## Assigned task 1
Set down the part of the OpenMetadata SDK passage that runs from "Configuration Fields" down to "version (default: v1)", word for word.
## Assigned task 2
Extract the lines of the listing from the line containing "alors il faudra le garder!" down to the line containing "Temps de cuisson", both included, and reproduce them verbatim. Leave the picture lines out of your answer.

Passage to read START

Pattern: Gateway with Typed API Clients

OpenMetadata SDKs use a gateway pattern where the main client builds typed API clients:

# Python Pattern
class OpenMetadata:
    def __init__(self, config: OpenMetadataConnection):
        self._config = config
        self._client = self._build_client()

    def get_by_name(self, entity: Type[T], fqn: str) -> Optional[T]:
        """Generic method using TypeVar for type safety."""
        ...

    def create_or_update(self, data: CreateEntity) -> Entity:
        """Handles both create and update operations."""
        ...
// Java Pattern
public class OpenMetadata {
    private final OpenMetadataConnection config;

    public <T> T buildClient(Class<T> apiClass) {
        // Build typed API client
        return clientBuilder.build(apiClass);
    }
}

// Usage
TablesApi tablesApi = openMetadata.buildClient(TablesApi.class);
DashboardsApi dashboardApi = openMetadata.buildClient(DashboardsApi.class);

Connection Configuration

Configuration Object

# Python
from metadata.generated.schema.entity.services.connections.metadata.openMetadataConnection import (
    OpenMetadataConnection,
    AuthProvider,
)

server_config = OpenMetadataConnection(
    hostPort="http://localhost:8585/api",
    authProvider=AuthProvider.openmetadata,
    securityConfig=OpenMetadataJWTClientConfig(jwtToken="<token>"),
    verifySSL="validate",  # or "ignore", "no-ssl"
    sslConfig=ValidateSslClientConfig(caCertificate="/path/to/cert"),
)
// Java
OpenMetadataConnection server = new OpenMetadataConnection();
server.setHostPort("http://localhost:8585/api");
server.setApiVersion("v1");
server.setAuthProvider(OpenMetadataConnection.AuthProvider.OPENMETADATA);
server.setSecurityConfig(jwtClientConfig);

Configuration Fields

Field Required Description
hostPort Yes Base URL including /api
authProvider Yes Authentication provider type
securityConfig Yes Provider-specific auth config
apiVersion No API version (default: v1)

Passage to read END
Material for this exercise START

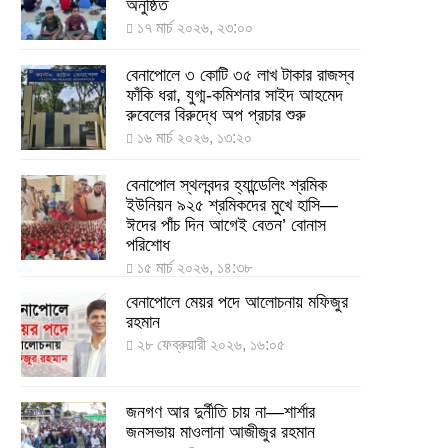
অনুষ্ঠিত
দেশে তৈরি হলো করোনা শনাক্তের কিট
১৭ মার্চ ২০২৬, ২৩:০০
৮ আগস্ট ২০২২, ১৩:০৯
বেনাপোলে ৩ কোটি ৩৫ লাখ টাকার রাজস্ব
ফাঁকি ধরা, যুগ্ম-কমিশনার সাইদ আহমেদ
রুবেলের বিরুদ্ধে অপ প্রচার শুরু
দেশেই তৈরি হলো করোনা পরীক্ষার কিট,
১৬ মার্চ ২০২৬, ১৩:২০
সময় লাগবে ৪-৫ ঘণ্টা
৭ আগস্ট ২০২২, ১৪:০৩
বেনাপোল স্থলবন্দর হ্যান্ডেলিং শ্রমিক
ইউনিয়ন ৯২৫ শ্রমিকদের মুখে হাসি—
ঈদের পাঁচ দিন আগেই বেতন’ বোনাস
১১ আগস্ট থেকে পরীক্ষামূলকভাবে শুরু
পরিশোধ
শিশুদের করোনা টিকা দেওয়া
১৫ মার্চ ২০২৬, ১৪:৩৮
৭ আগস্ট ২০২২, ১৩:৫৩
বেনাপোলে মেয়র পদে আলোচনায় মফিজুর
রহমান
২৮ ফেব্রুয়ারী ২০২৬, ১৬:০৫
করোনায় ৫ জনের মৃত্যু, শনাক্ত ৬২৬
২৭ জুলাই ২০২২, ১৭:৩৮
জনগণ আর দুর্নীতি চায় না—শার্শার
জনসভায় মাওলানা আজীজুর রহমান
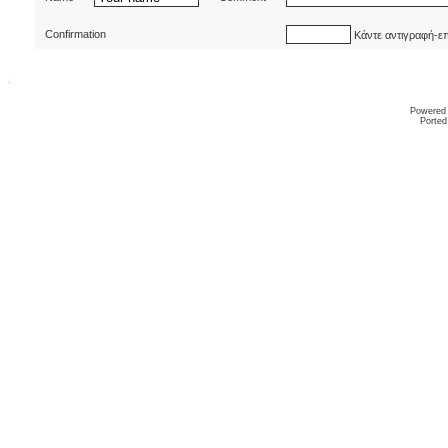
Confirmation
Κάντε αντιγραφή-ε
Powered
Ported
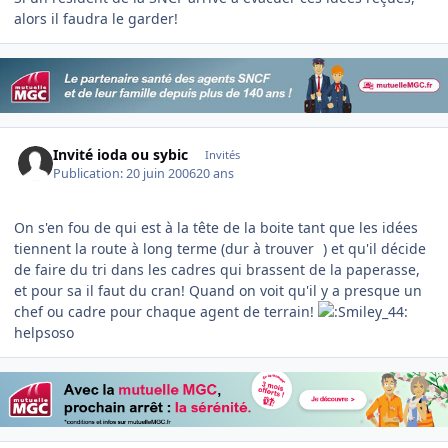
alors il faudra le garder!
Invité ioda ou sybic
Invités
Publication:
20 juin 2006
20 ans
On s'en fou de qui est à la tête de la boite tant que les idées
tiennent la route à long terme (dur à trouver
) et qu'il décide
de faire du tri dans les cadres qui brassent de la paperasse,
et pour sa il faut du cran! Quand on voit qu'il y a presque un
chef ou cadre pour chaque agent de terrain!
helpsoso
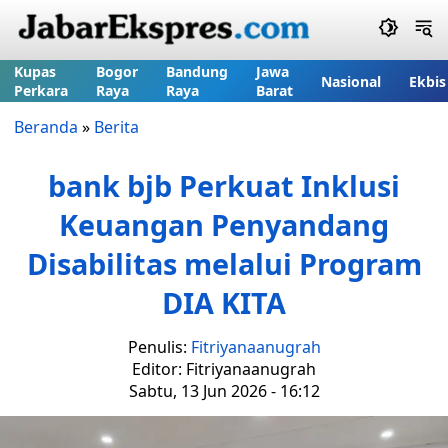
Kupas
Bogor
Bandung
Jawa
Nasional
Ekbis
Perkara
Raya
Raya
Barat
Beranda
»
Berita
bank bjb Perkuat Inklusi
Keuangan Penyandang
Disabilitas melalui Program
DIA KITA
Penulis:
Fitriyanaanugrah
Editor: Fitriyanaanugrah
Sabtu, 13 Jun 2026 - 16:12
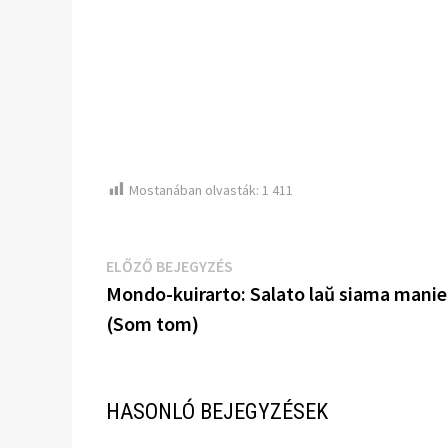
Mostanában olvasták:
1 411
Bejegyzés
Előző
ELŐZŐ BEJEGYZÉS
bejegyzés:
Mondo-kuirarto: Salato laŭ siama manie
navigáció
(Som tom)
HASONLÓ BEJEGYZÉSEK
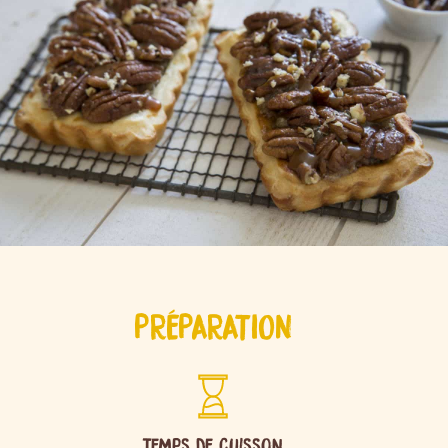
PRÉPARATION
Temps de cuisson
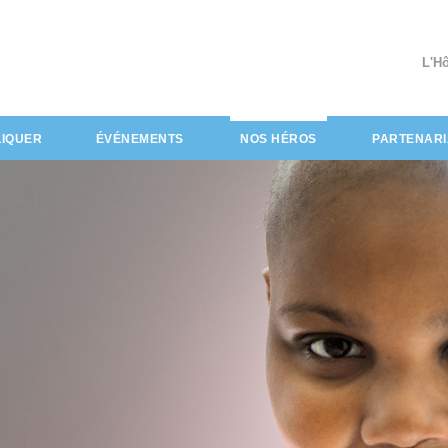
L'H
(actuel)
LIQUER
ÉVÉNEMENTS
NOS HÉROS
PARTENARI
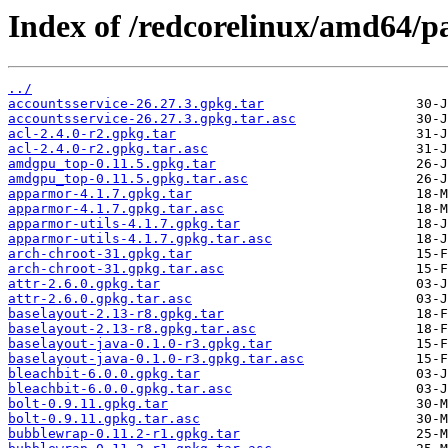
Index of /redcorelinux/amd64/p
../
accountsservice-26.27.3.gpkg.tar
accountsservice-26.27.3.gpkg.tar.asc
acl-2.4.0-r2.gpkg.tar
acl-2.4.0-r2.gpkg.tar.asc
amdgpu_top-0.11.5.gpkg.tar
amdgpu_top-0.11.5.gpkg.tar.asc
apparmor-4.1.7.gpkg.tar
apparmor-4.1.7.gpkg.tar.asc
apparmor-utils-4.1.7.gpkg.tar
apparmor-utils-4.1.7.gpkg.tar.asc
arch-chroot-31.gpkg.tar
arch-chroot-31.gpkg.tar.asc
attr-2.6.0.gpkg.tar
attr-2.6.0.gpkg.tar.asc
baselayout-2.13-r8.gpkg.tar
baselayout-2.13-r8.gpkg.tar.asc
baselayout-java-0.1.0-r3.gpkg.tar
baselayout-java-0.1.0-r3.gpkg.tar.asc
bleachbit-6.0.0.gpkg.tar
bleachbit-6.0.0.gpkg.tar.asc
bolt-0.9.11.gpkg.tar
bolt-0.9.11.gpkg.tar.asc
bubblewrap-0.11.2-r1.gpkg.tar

Material for this exercise END

## Reply 1
Configuration Fields

Field Required Description
hostPort Yes Base URL including /api
authProvider Yes Authentication provider type
securityConfig Yes Provider-specific auth config
apiVersion No API version (default: v1)

## Reply 2
alors il faudra le garder!
Invité ioda ou sybic
Invités
Publication:
20 juin 2006
20 ans
On s'en fou de qui est à la tête de la boite tant que les idées
tiennent la route à long terme (dur à trouver
) et qu'il décide
de faire du tri dans les cadres qui brassent de la paperasse,
et pour sa il faut du cran! Quand on voit qu'il y a presque un
chef ou cadre pour chaque agent de terrain!
helpsoso
Kupas
Bogor
Bandung
Jawa
Nasional
Ekbis
Perkara
Raya
Raya
Barat
Beranda
»
Berita
bank bjb Perkuat Inklusi
Keuangan Penyandang
Disabilitas melalui Program
DIA KITA
Penulis:
Fitriyanaanugrah
Editor: Fitriyanaanugrah
Sabtu, 13 Jun 2026 - 16:12
Mostanában olvasták:
1 411
Bejegyzés
Előző
ELŐZŐ BEJEGYZÉS
bejegyzés:
Mondo-kuirarto: Salato laŭ siama manie
navigáció
(Som tom)
HASONLÓ BEJEGYZÉSEK
PRÉPARATION
Temps de cuisson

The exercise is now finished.